India is beginning to diverge from many other major global central banks, which now see price pressures as more entrenched and in need of action. Just hours after the RBI decision, the U.S. reported consumer prices at a four-decade high in January, building a case for multiple rate hikes by the Federal Reserve this year.
Read: Goldman Sachs Now Predicts Fed to Hike Seven Times in 2022
After the decision Thursday, Governor Shaktikanta Das and his colleagues said the nature of inflation in India was different from the experience of the U.S. and other advanced economies. The central bank had also taken into account various scenarios for oil prices, which have been surging, and that making correct projections were a matter of credibility for the central bank, Das said.

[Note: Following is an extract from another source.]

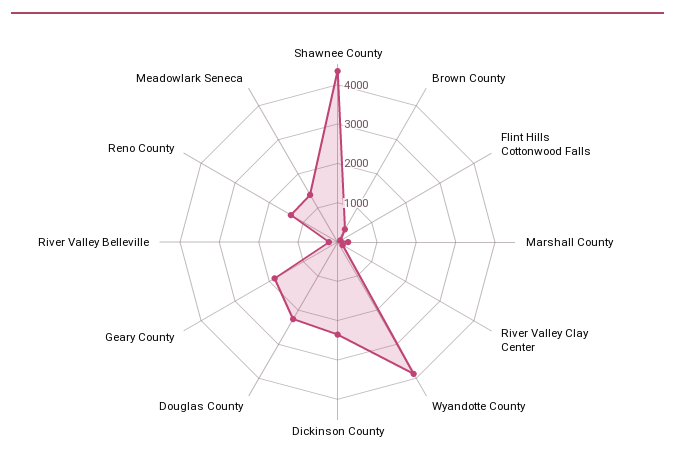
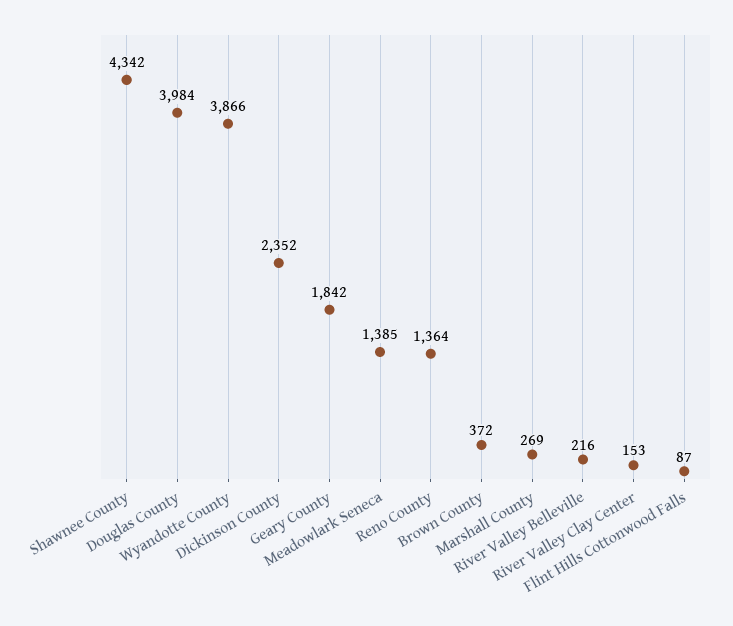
Douglas County: 2250 -> 3984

What Bloomberg Economics Says...
The “decision to keep the reverse repo rate steady runs against the grain of its recent moves to get a handle on excess liquidity, a latent source of inflationary pressure. This delays the policy normalization process and puts the central bank’s inflation-fighting credentials at risk.”

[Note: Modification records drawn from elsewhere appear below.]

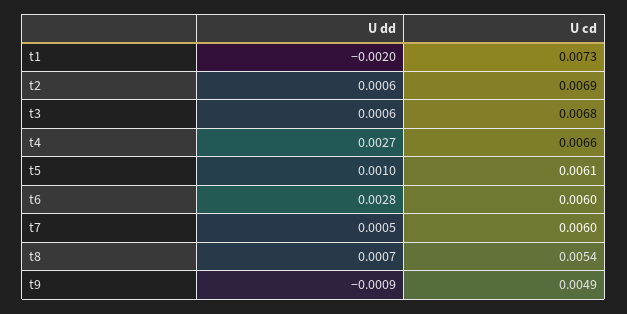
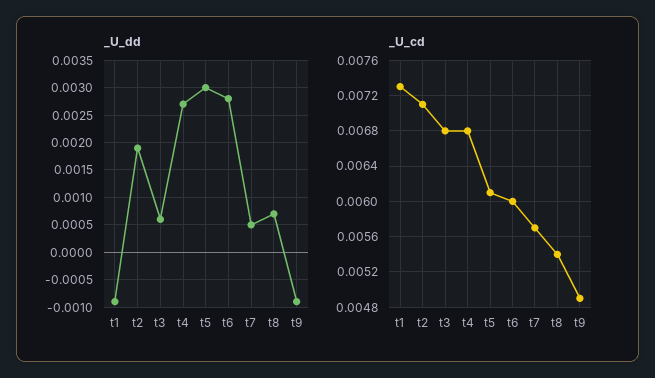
U dd, t1: -0.002 -> -0.001
U dd, t2: 0.0006 -> 0.002
U cd, t2: 0.0069 -> 0.0071
U cd, t4: 0.0066 -> 0.0068
U dd, t5: 0.001 -> 0.003
U cd, t7: 0.006 -> 0.0057

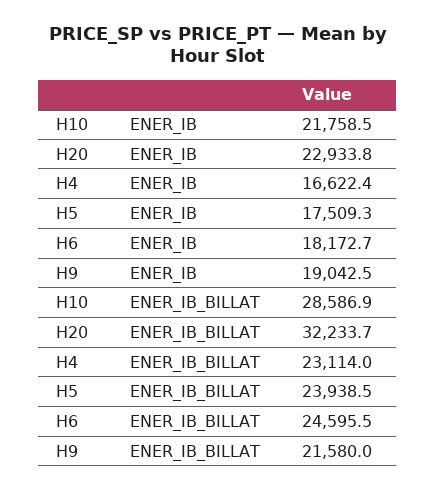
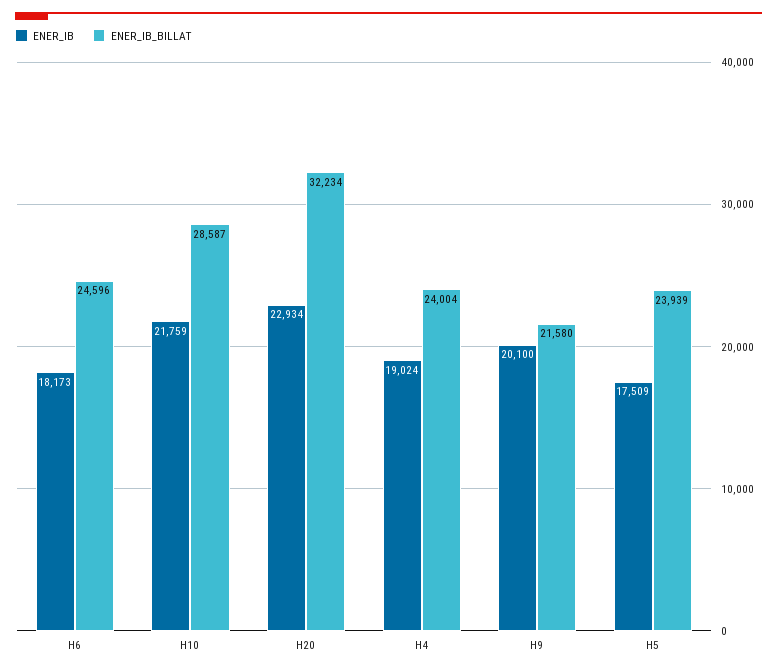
ENER_IB, H4: 16622.4 -> 19024
ENER_IB, H9: 19042.5 -> 20100
ENER_IB_BILLAT, H4: 23114 -> 24004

-- Abhishek Gupta, India economist
The RBI has admitted in the past that its inflation projection model could go wrong, and that there is scope for improvement. Last year, the monetary authority said it has revised its inflation-forecasting model to better capture how fiscal and monetary policy interact with real-economy elements. The adjustments incorporate fiscal-monetary dynamics, India’s unique and often chaotic fuel pricing regime, and exchange-rate fluctuations and their impact on balance of payments, it said.
The central bank sees retail inflation at 4.5% level next fiscal year, lower than the 5% consensus estimate in a Bloomberg survey. It’s outlook for the second half is jarringly lower with the fiscal third quarter and fourth quarter estimates at 4% and 4.2%, respectively, against 5% and 4.9% seen in the survey with the central bank hoping easing food prices will help check price pressures.
“We expect these benign inflation projections to be revised higher at subsequent meetings, as input price pressures are yet to be passed on to the economy,” Standard Chartered Plc economists including Anubhuti Sahay wrote in a note. “Unless commodity prices correct significantly from here, achieving the FY23 inflation target of 4.5% will be challenging.”
The RBI surprised the markets Thursday by keeping the reverse repo rate unchanged, belying widespread expectations of a hike to signal progress toward policy normalization. Bonds rose after the move, while the rupee fell, on concerns the central bank was falling behind its peers.
“We found the MPC statements and the comments from the RBI governor to be needlessly dovish,” said Arvind Chari, chief investment officer at Quantum Advisors Pvt. “The bond markets have already priced in a move away from accommodative policy in the months to come.”
While bond markets have cheered the unexpected dovish policy, Citigroup said that it was not without risks.
“With RBI MPC sticking to its dovish stance, risks are mounting for assessment that policy is falling behind the curve,” Citigroup economists including Samiran Chakraborty wrote in a note. “While the short tenor rates will likely struggle to recover from overwhelming RBI dovishness, long tenor rates are likely to price in fear of larger quantum of cumulative hikes, the longer is the delay to get on with it.”